Es indiscutible que la obesidad representa, hoy en día, uno de los mayores problemas sanitarios de las sociedades industrializadas. La mayor ingesta de alimentos refinados con altos porcentajes de grasas, con un aporte calórico excesivo, junto con el sedentarismo característico de nuestro medio ha hecho de la obesidad un grave problema. Además, sabemos que la obesidad se asocia a un mayor prevalencia de enfermedades cardiovasculares, diabetes tipo II, enfermedades pulmonares, osteoarticulares e incluso algunos tipos de cáncer. 

El consumo de cantidades importantes de pescados se asocia con una disminución del peso. Las dietas ricas en pescado disminuyen la incidencia de obesidad, gracias, por lado, al bajo aporte calórico de este alimento, y por otro, a que al consumir pescados disminuye la ingesta de otros alimentos. 

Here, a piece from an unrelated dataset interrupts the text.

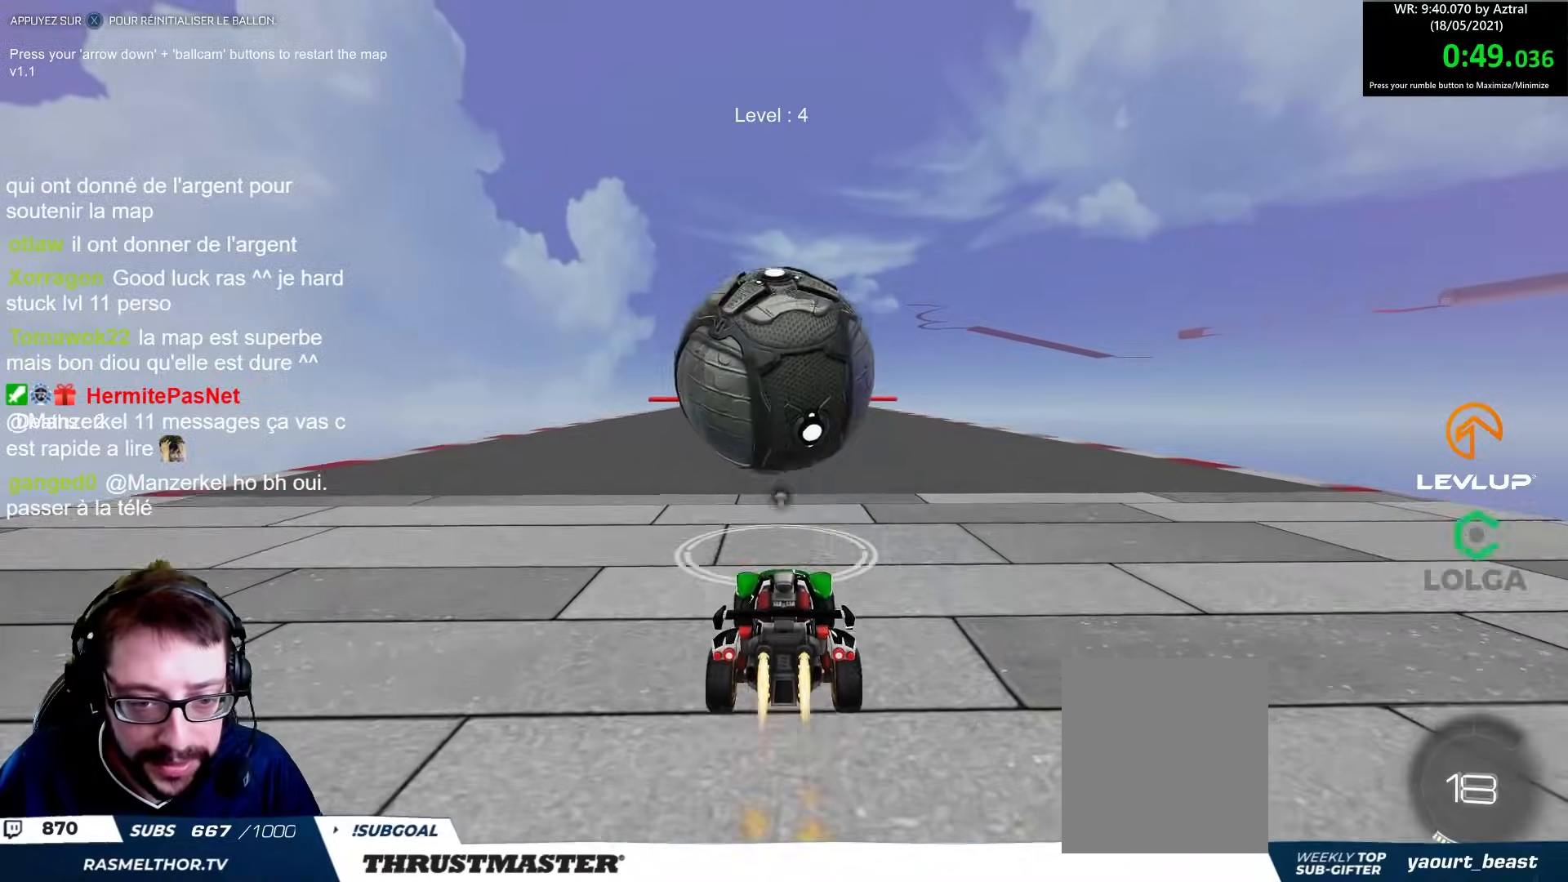
{"buttons": ["R2"], "left_stick": "center", "right_stick": "center", "events": [[200, "B", "up"]]}
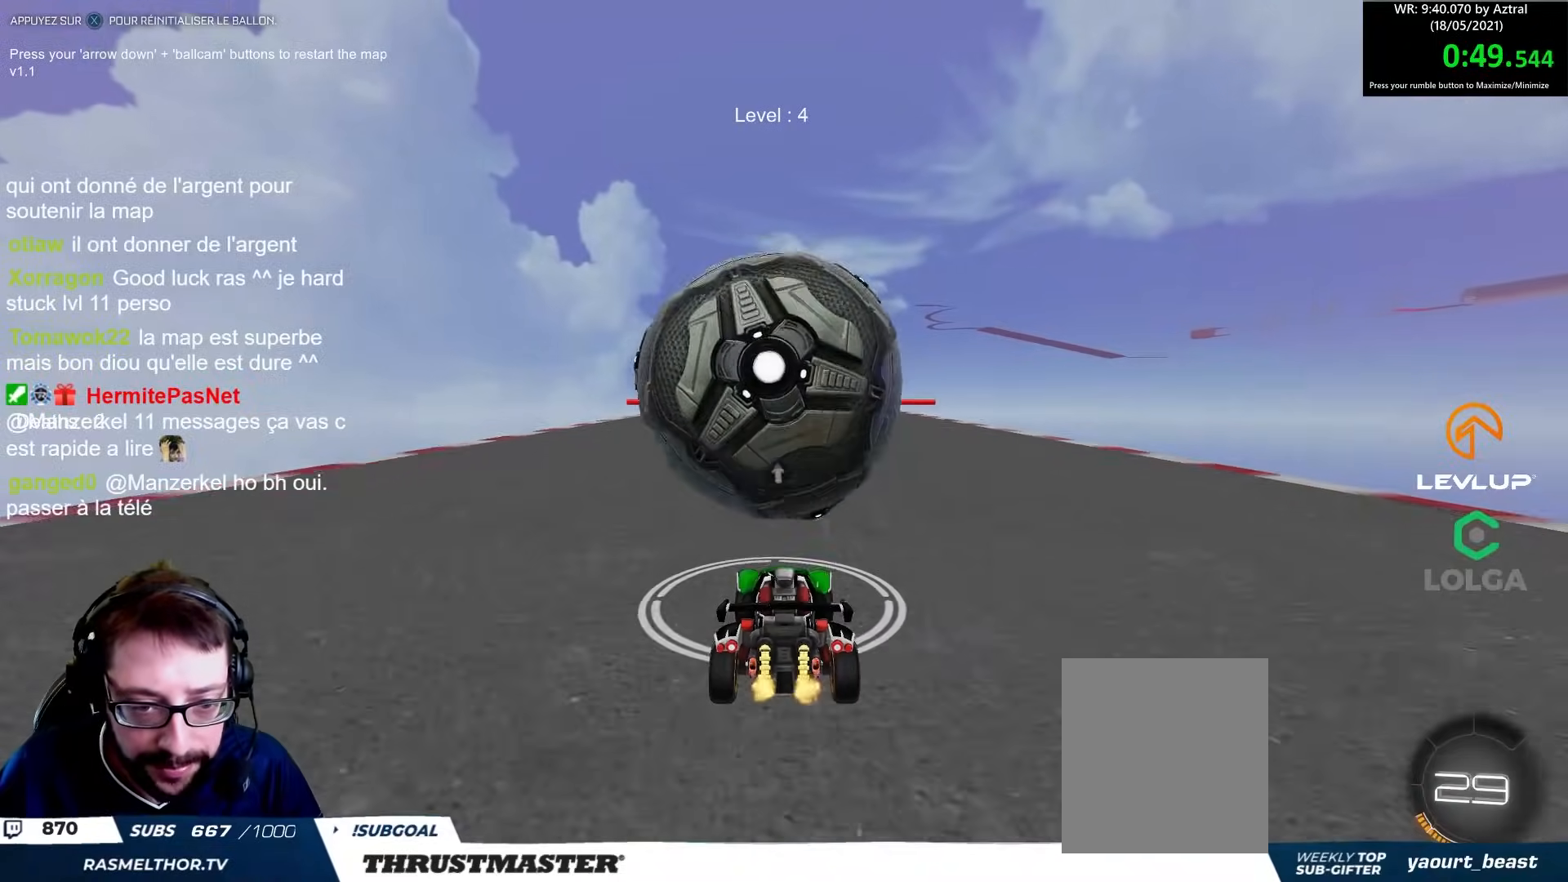
{"buttons": ["B", "R2"], "left_stick": "center", "right_stick": "center", "events": [[167, "left_stick", "up-left"], [233, "left_stick", "center"], [367, "left_stick", "up-left"], [433, "B", "down"], [433, "left_stick", "center"]]}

Por otro lado, recientes estudios en realizados animales, parecer respaldar la posibilidad e que los ácidos grasos de pescado tengan un papel en la modulación de las células del tejido graso. Se ha comprobado que aquellos grupos de personas que consumen una dieta “prudente” que incluya frutas, vegetales, cereales y pescado presentan una menor prevalencia de obesidad y de las enfermedades relacionadas con ella. 

PESCADO Y DIABETES 

Diversos trabajos han demostrado que los ácidos grasos Omega-3 no afectan el azúcar en la sangre durante el ayuno, ni a la hemoglobina glicosilada en personas que padecen de diabetes tipo II. Aparentemente tampoco afectan los niveles de insulina en el plasma o de resistencia a la insulina. 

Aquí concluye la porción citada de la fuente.